[[ TASK MATERIAL, beginning ]]
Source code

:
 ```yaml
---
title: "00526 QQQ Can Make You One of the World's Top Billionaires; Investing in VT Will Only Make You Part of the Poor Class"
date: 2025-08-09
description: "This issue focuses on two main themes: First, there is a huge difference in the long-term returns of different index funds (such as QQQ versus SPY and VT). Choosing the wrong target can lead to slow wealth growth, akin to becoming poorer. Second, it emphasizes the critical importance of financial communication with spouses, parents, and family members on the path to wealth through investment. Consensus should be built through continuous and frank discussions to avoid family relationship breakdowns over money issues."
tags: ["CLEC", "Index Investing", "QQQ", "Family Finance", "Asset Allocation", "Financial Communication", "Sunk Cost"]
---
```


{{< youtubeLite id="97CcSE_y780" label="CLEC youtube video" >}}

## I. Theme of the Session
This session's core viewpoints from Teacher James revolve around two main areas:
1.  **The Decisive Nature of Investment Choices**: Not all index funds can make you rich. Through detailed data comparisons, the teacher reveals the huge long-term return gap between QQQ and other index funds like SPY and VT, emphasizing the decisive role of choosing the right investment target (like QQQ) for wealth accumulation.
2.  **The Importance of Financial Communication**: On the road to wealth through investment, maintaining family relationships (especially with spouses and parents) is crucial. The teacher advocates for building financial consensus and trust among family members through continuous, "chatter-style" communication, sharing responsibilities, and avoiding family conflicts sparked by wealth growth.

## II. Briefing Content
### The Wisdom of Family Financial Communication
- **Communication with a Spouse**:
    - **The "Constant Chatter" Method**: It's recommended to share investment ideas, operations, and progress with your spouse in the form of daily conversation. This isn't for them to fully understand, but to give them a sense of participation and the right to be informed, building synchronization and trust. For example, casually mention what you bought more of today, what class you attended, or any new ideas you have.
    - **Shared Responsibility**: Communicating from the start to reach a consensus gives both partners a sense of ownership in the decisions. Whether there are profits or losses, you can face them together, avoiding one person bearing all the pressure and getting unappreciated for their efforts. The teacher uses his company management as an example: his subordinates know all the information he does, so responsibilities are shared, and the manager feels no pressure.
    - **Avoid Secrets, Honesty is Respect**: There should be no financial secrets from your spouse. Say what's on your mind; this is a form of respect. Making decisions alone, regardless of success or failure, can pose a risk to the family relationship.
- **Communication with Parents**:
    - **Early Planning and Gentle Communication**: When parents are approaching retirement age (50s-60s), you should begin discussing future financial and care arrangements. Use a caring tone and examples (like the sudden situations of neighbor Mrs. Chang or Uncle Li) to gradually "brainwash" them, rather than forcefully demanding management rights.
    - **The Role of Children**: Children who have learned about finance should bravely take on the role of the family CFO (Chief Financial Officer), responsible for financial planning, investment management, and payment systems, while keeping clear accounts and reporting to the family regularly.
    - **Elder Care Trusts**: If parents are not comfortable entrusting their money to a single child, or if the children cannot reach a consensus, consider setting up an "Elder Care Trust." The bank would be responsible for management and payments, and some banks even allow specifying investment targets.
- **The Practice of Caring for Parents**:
[[ TASK MATERIAL, end ]]
:: WHAT THE TASK REQUIRES ::
Copy every line from the data that includes the string "their".

:: REPLY TO THE EXERCISE ::
    - **Shared Responsibility**: Communicating from the start to reach a consensus gives both partners a sense of ownership in the decisions. Whether there are profits or losses, you can face them together, avoiding one person bearing all the pressure and getting unappreciated for their efforts. The teacher uses his company management as an example: his subordinates know all the information he does, so responsibilities are shared, and the manager feels no pressure.
    - **Elder Care Trusts**: If parents are not comfortable entrusting their money to a single child, or if the children cannot reach a consensus, consider setting up an "Elder Care Trust." The bank would be responsible for management and payments, and some banks even allow specifying investment targets.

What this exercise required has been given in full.